- [WHAT THIS TASK INVOLVES]: List each line in the items below that contains the string "family", treating uppercase and lowercase letters as different.

(Collection entries)
▬▬▬▬▬▬

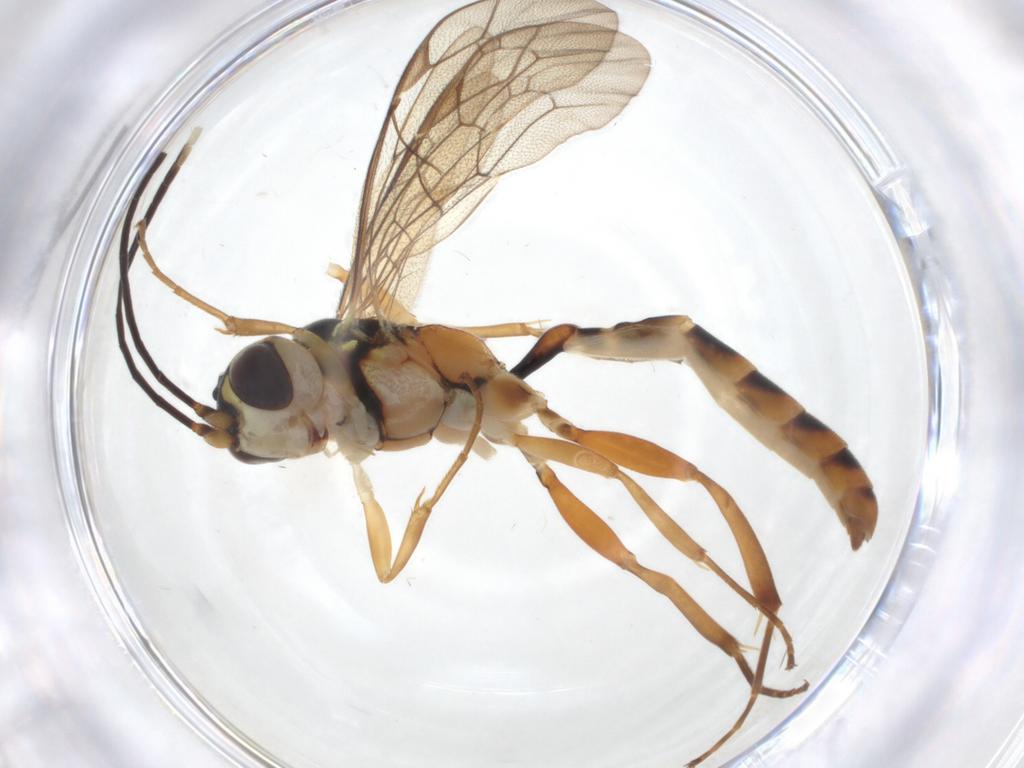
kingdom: Animalia
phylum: Arthropoda
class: Insecta
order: Hymenoptera
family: Ichneumonidae
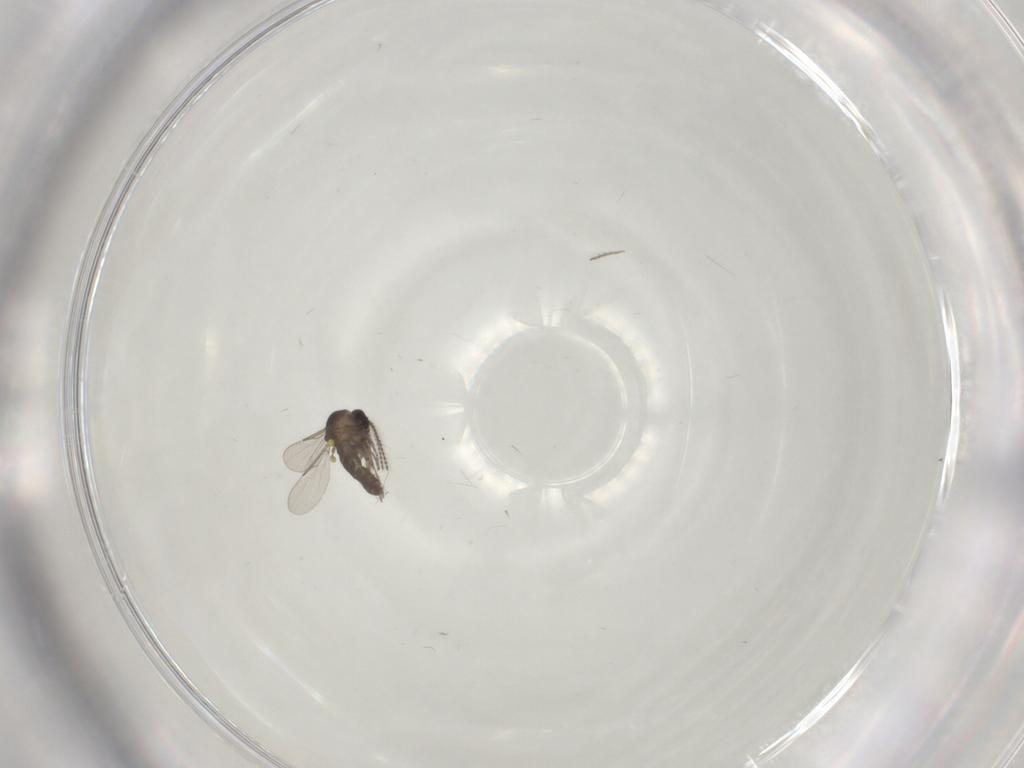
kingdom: Animalia
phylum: Arthropoda
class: Insecta
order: Diptera
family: Ceratopogonidae
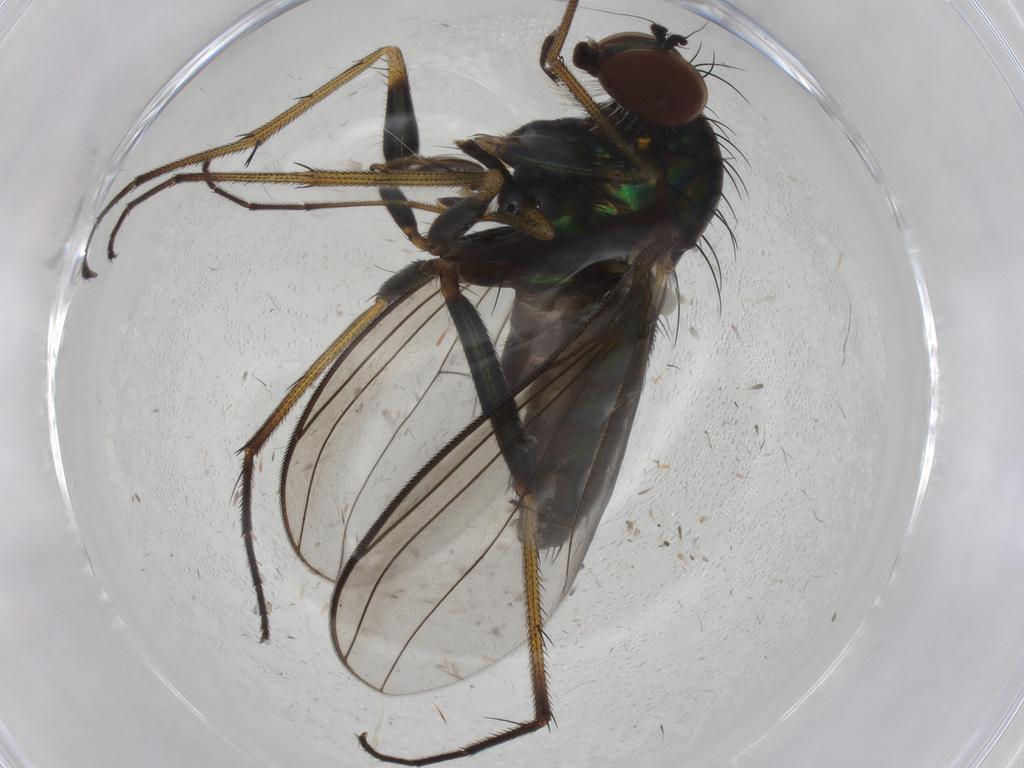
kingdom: Animalia
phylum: Arthropoda
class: Insecta
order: Diptera
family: Dolichopodidae
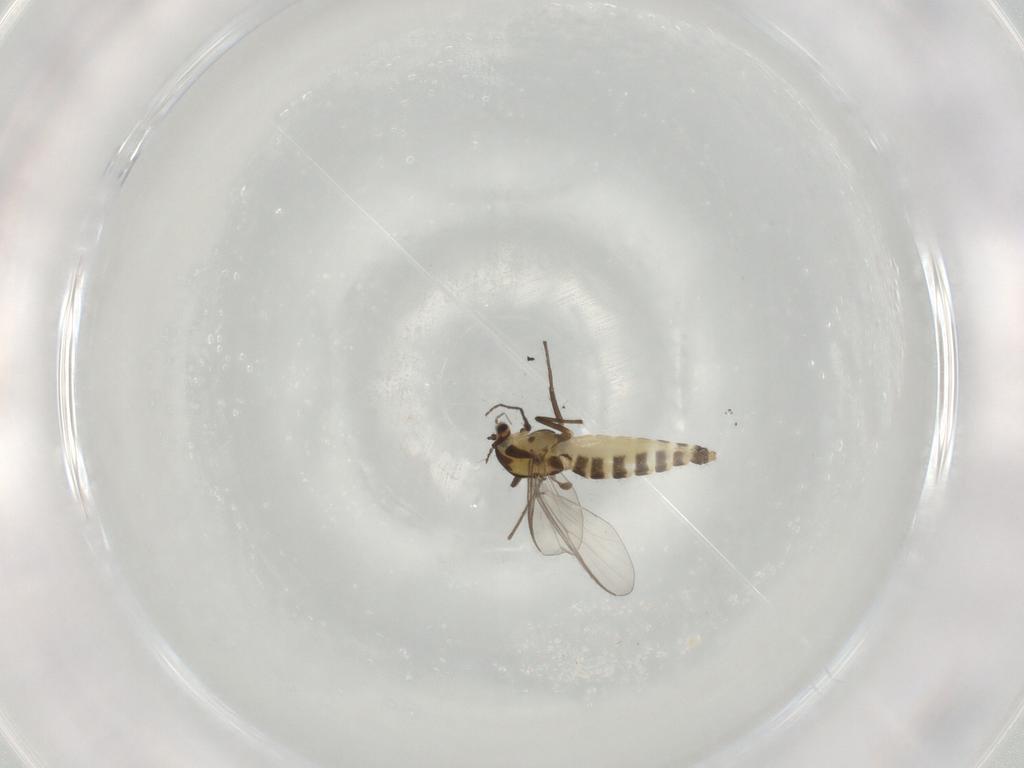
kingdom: Animalia
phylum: Arthropoda
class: Insecta
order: Diptera
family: Chironomidae
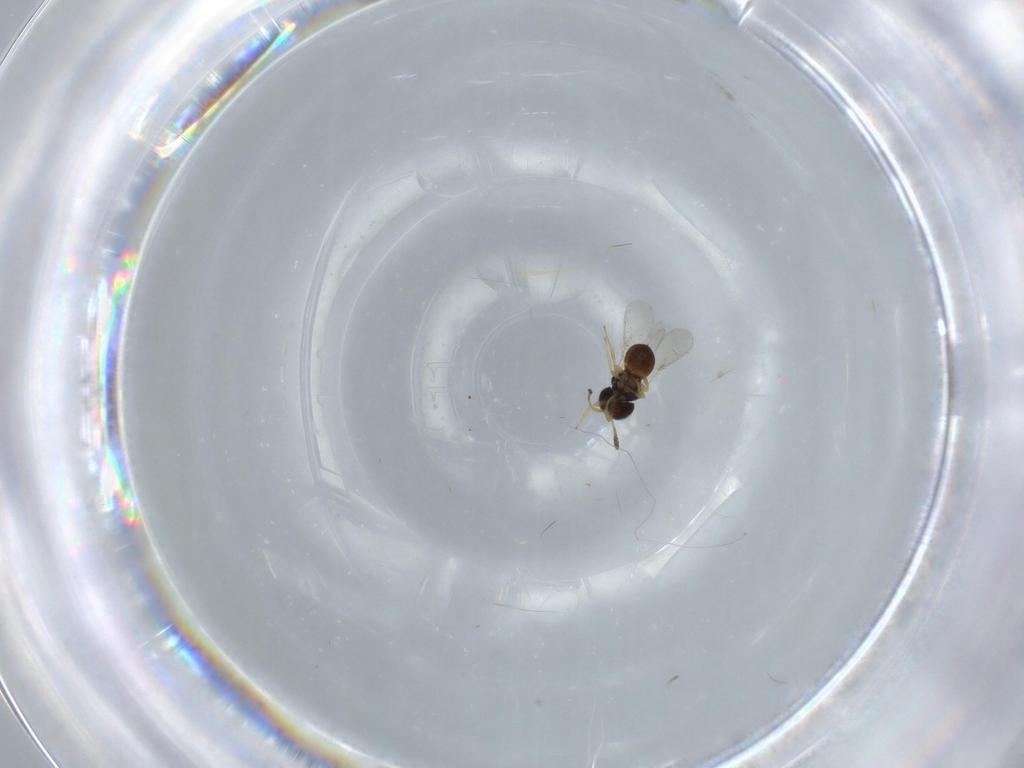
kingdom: Animalia
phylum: Arthropoda
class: Insecta
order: Hymenoptera
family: Scelionidae
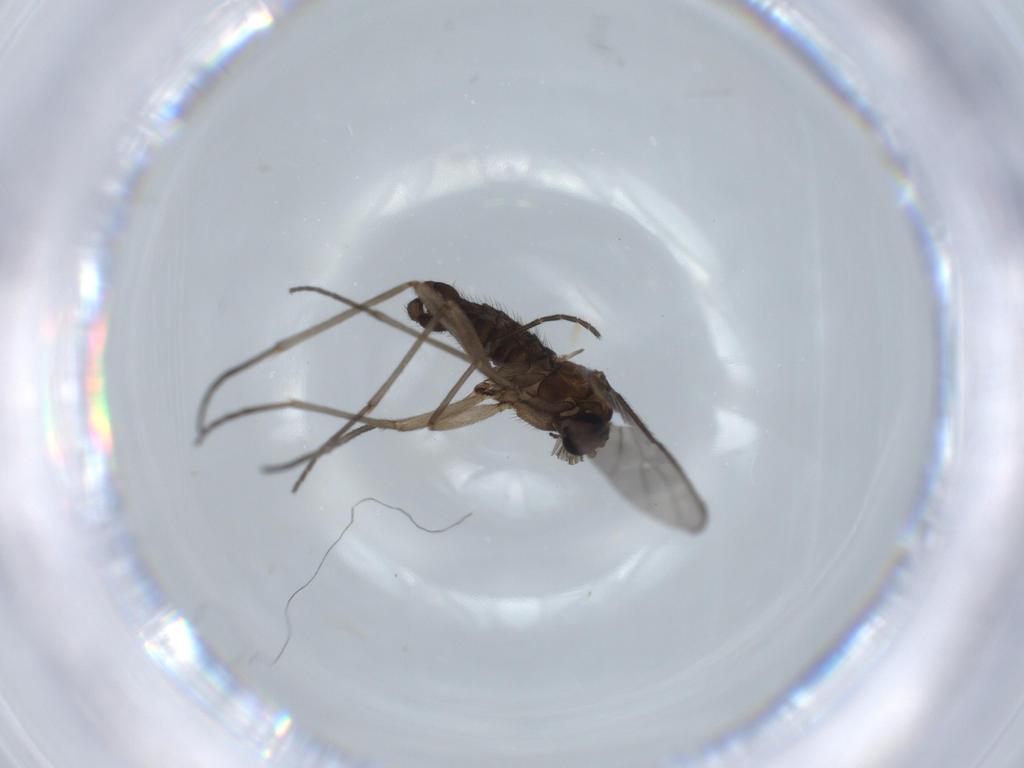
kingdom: Animalia
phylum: Arthropoda
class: Insecta
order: Diptera
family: Sciaridae
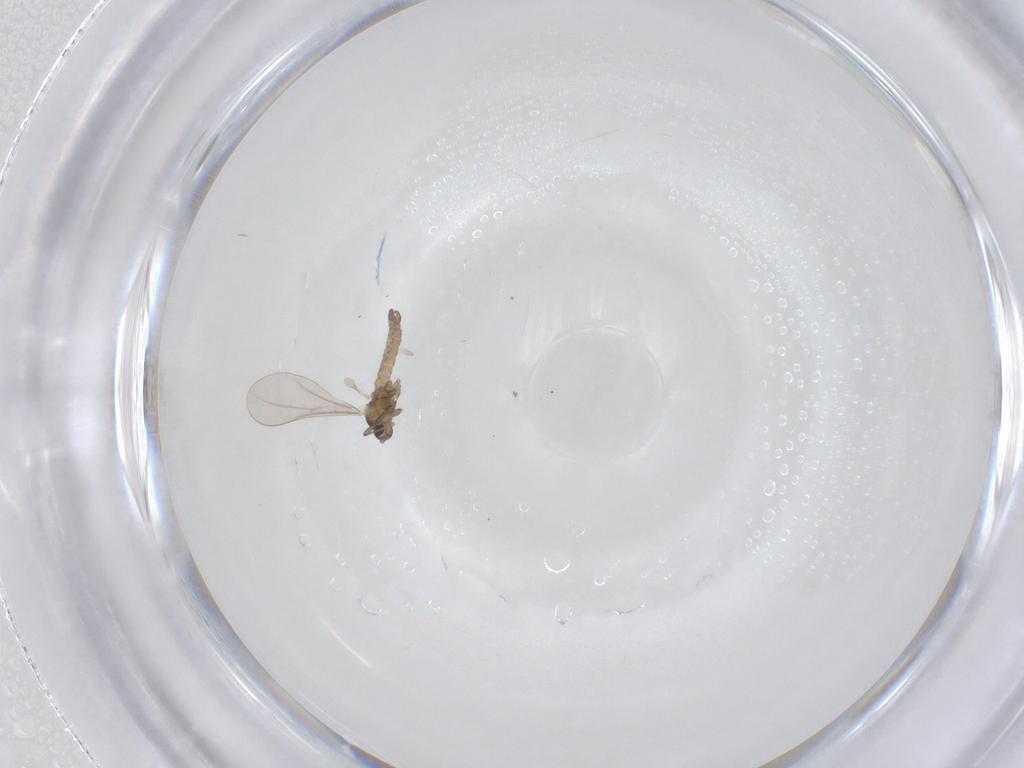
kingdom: Animalia
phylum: Arthropoda
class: Insecta
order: Diptera
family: Cecidomyiidae
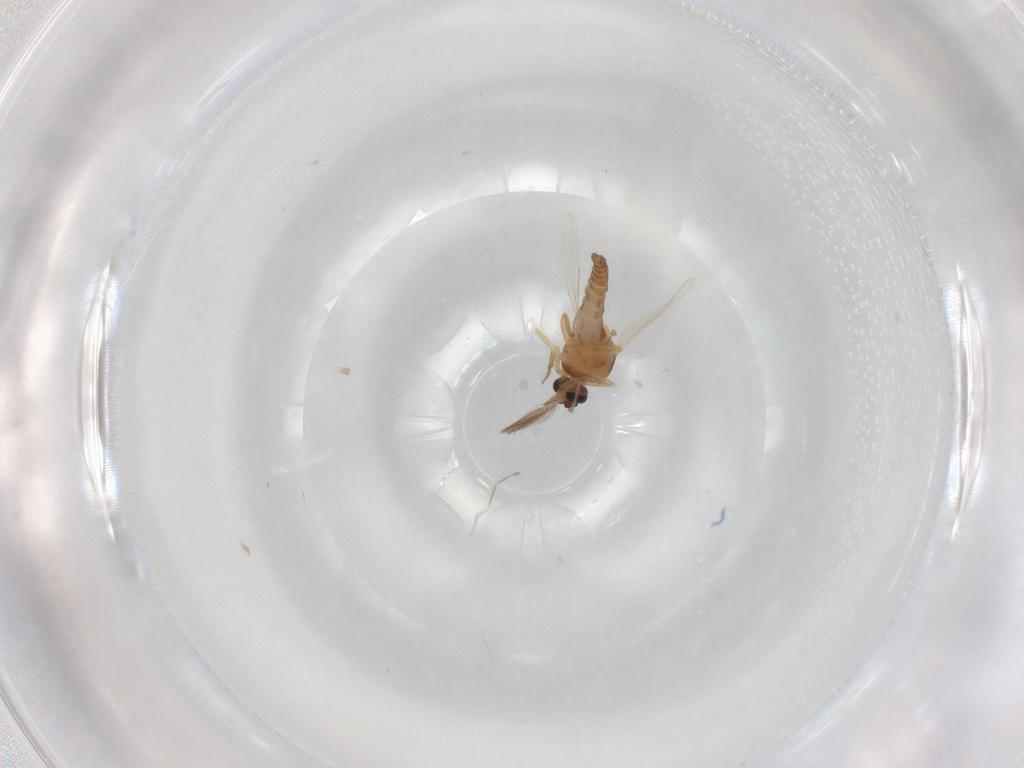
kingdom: Animalia
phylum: Arthropoda
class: Insecta
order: Diptera
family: Ceratopogonidae
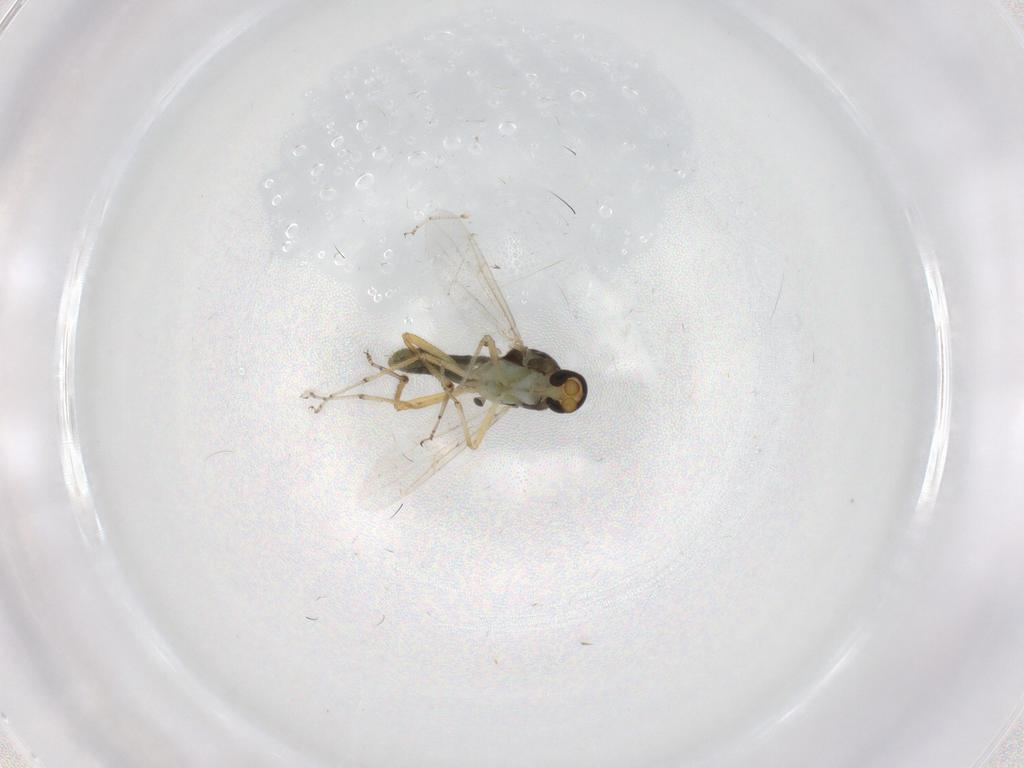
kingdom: Animalia
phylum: Arthropoda
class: Insecta
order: Diptera
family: Ceratopogonidae
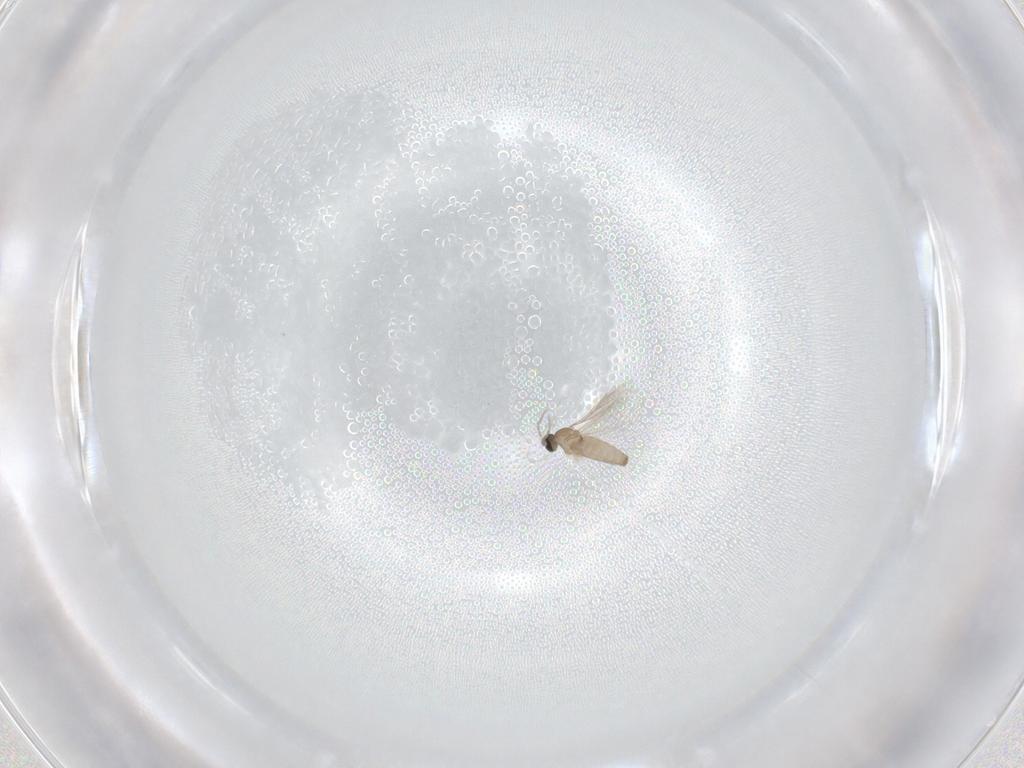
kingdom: Animalia
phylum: Arthropoda
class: Insecta
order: Diptera
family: Cecidomyiidae
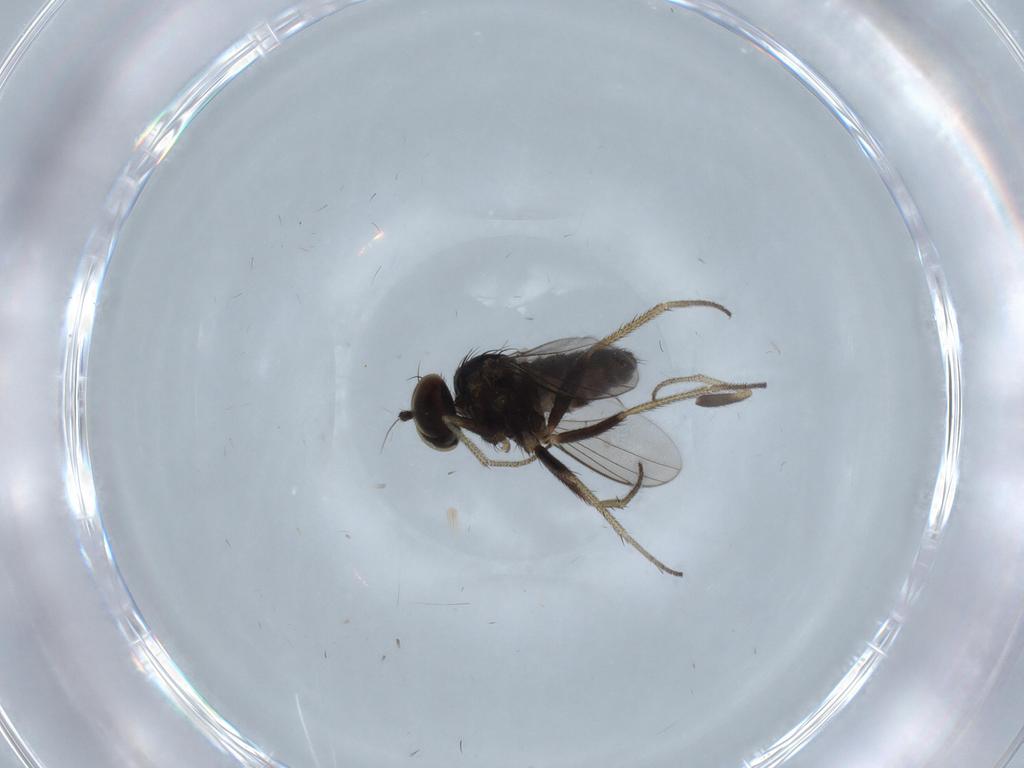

▬▬▬▬▬▬

- [ANSWER TO THE EXERCISE]:
family: Ichneumonidae
family: Ceratopogonidae
family: Dolichopodidae
family: Chironomidae
family: Scelionidae
family: Sciaridae
family: Cecidomyiidae
family: Ceratopogonidae
family: Ceratopogonidae
family: Cecidomyiidae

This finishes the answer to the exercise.